Objectif du travail
Recopiez mot pour mot l’intégralité du texte sur le documentaire L’Odyssée du loup.

Texte extrait
============

France 2, samedi 9 mars à 21 heures, documentaire

Amateurs de documentaires animaliers, méfiance : L’Odyssée du loup est avant tout un film, une fiction. Il en possède les attributs, avec son intrigue, son suspense, ses interrogations ; avec son scénario, écrit à partir d’une histoire vraie, celle de Slava, un loup de l’Est européen, qui a traversé tout le Vieux Continent pour enfin devenir un « mâle alpha » et fonder sa propre meute ; avec un acteur reconnu dans la profession, Ted, 6 ans, autre loup européen.

Jacques Perrin, acteur, producteur et réalisateur du Peuple migrateur (2001), d’Océans (2009) et des Saisons (2015), en avait d’ailleurs assez des documen­taires animaliers lorsque son ancien premier assistant, Vincent Steiger, lui a parlé de son projet. « Des scientifiques faisaient un ­recensement de la population de loups en Europe, a expliqué Vincent Steiger au Monde, le 5 mars. Et ils venaient de retrouver l’ADN d’un des loups qu’ils suivaient depuis les Carpates dans les monts Cantabriques. » Ce loup avait donc parcouru 3 800 km en trois ans. Un tel périple devait être porté à l’écran, à condition de coller au plus près des faits.

============

Fiches extraites

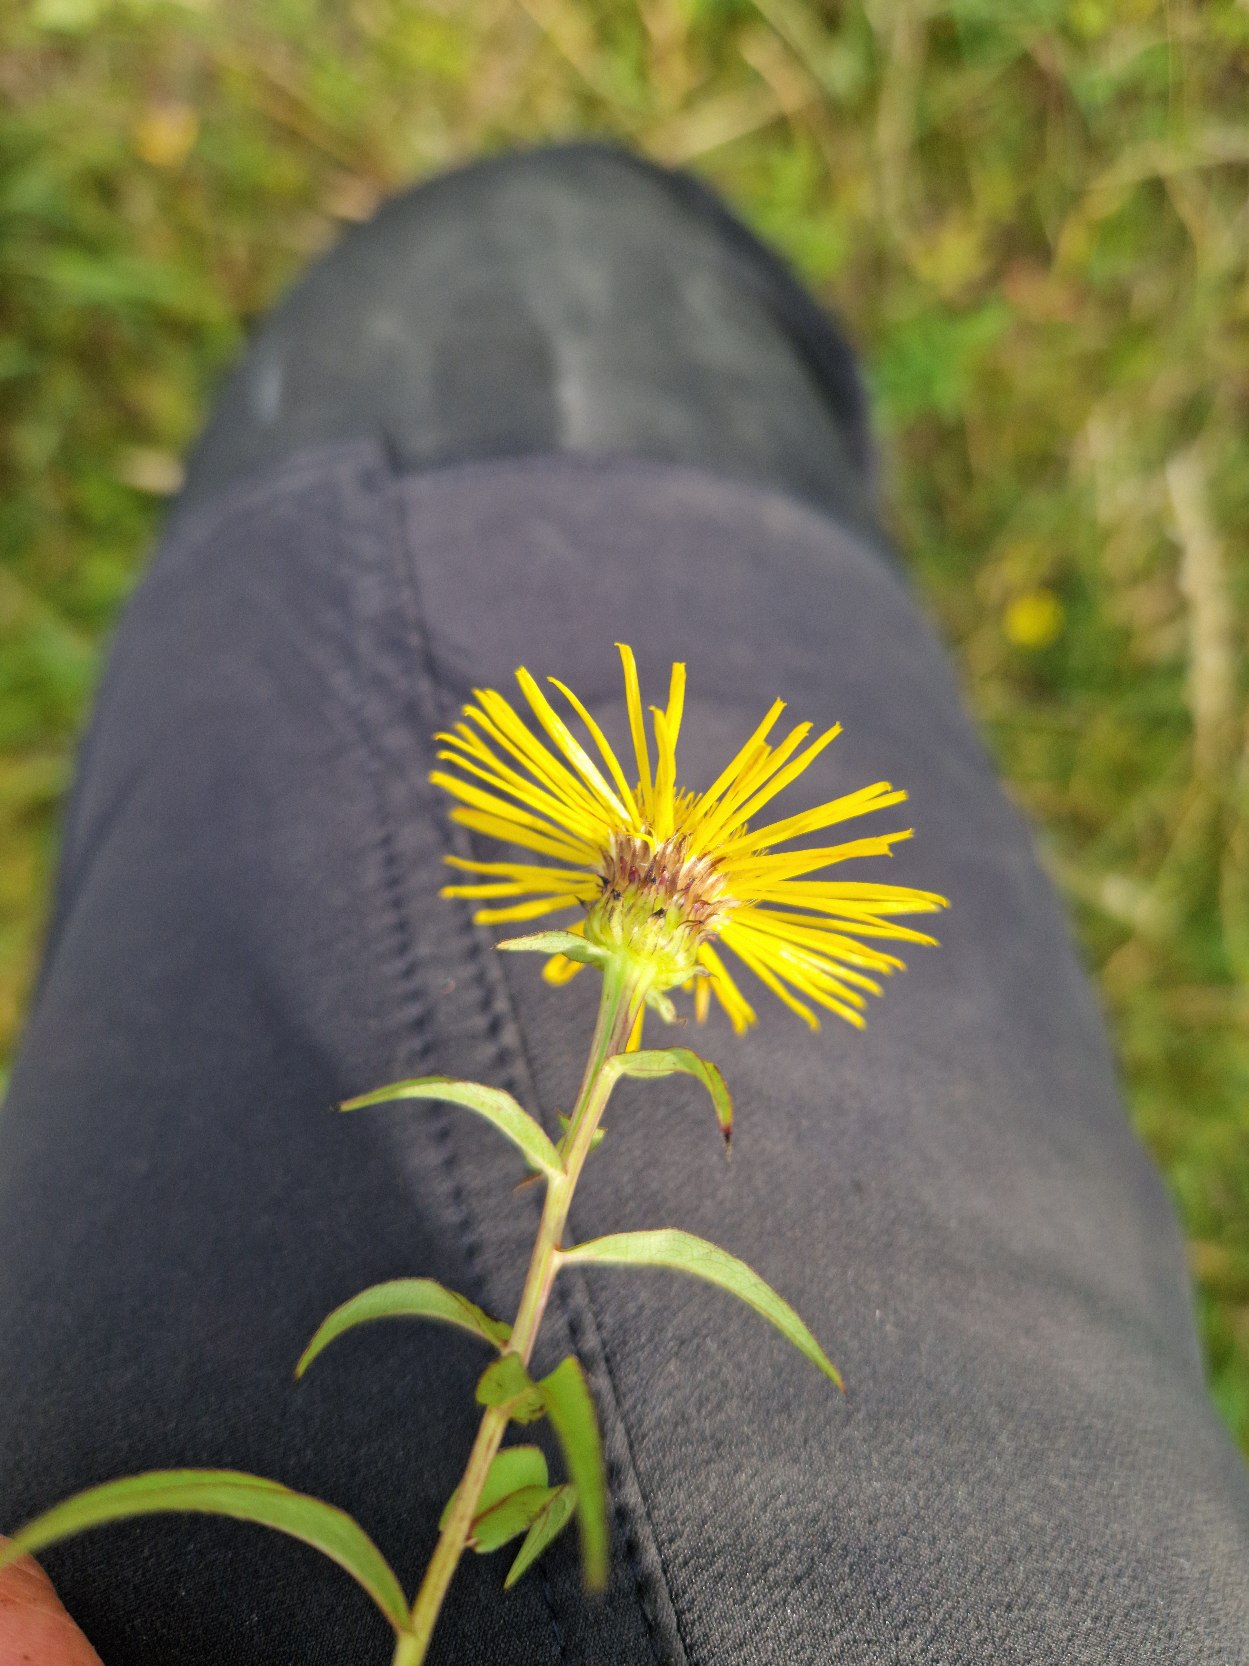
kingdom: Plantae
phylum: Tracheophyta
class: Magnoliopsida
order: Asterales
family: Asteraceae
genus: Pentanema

============

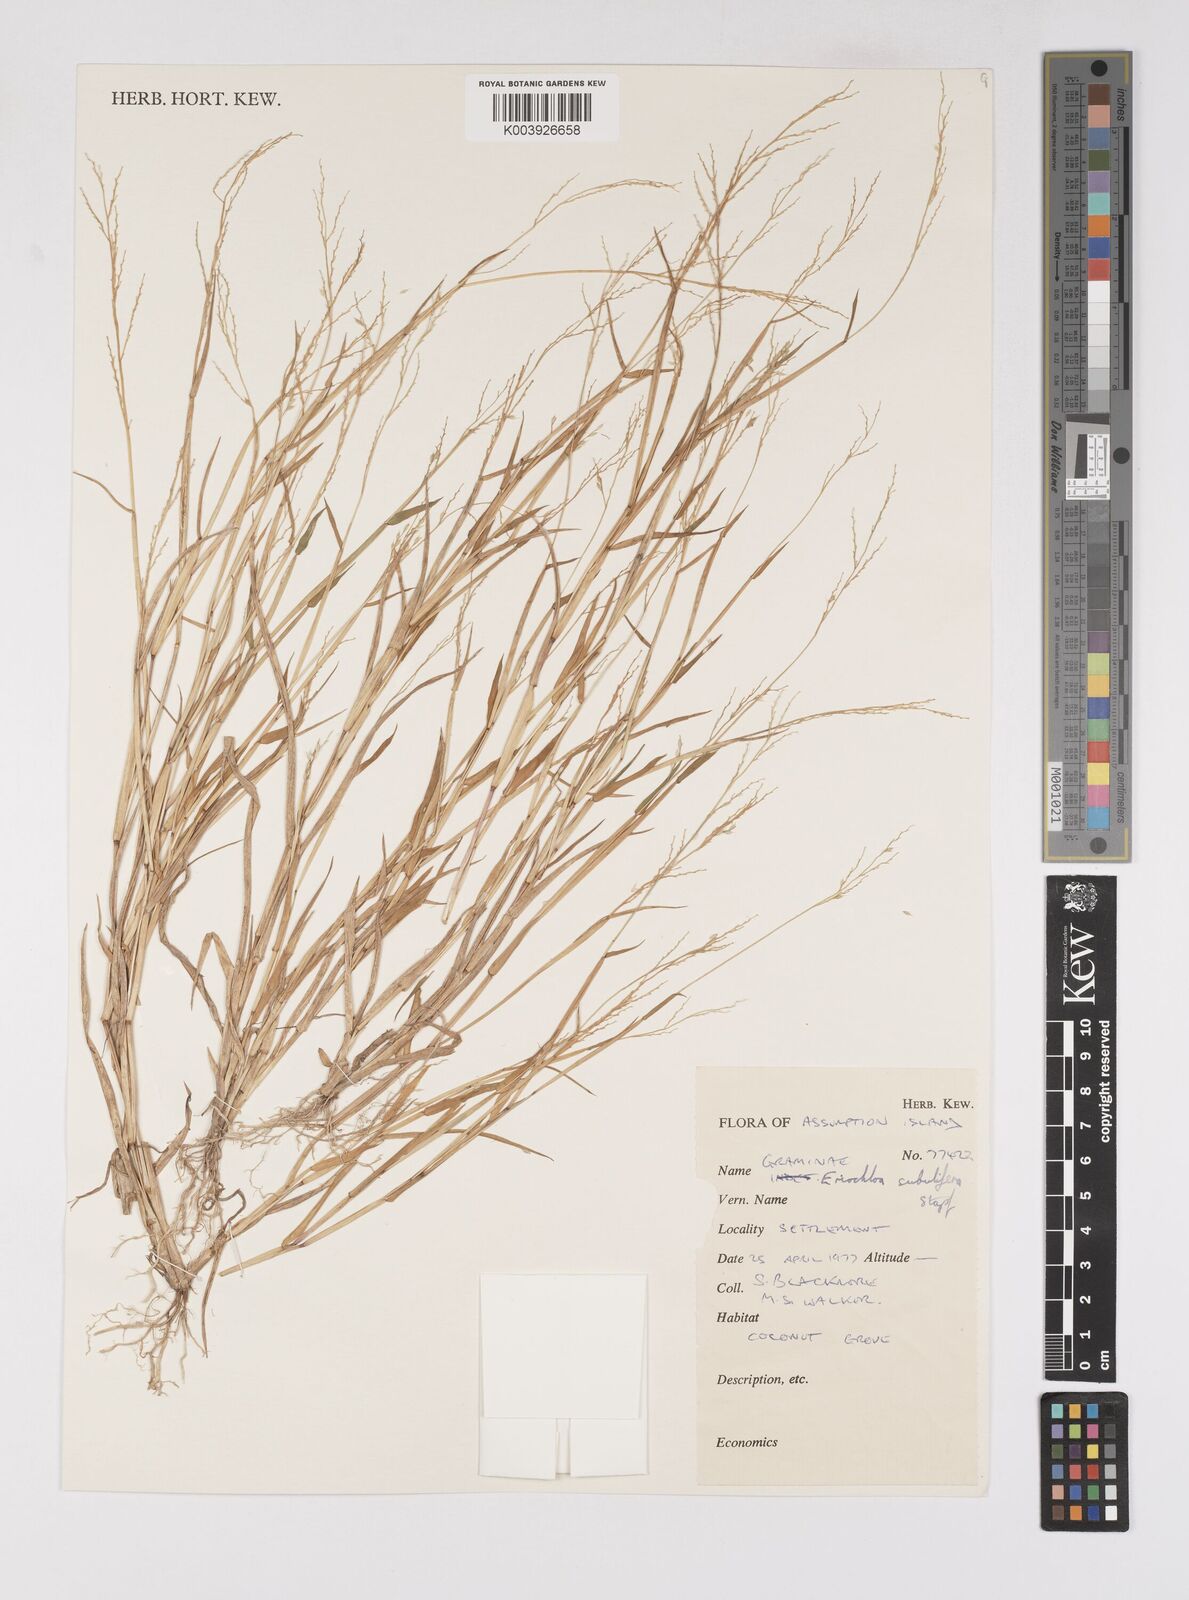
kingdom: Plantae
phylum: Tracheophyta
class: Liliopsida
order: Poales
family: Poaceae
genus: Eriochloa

============

Corrigé
France 2, samedi 9 mars à 21 heures, documentaire

Amateurs de documentaires animaliers, méfiance : L’Odyssée du loup est avant tout un film, une fiction. Il en possède les attributs, avec son intrigue, son suspense, ses interrogations ; avec son scénario, écrit à partir d’une histoire vraie, celle de Slava, un loup de l’Est européen, qui a traversé tout le Vieux Continent pour enfin devenir un « mâle alpha » et fonder sa propre meute ; avec un acteur reconnu dans la profession, Ted, 6 ans, autre loup européen.

Jacques Perrin, acteur, producteur et réalisateur du Peuple migrateur (2001), d’Océans (2009) et des Saisons (2015), en avait d’ailleurs assez des documen­taires animaliers lorsque son ancien premier assistant, Vincent Steiger, lui a parlé de son projet. « Des scientifiques faisaient un ­recensement de la population de loups en Europe, a expliqué Vincent Steiger au Monde, le 5 mars. Et ils venaient de retrouver l’ADN d’un des loups qu’ils suivaient depuis les Carpates dans les monts Cantabriques. » Ce loup avait donc parcouru 3 800 km en trois ans. Un tel périple devait être porté à l’écran, à condition de coller au plus près des faits.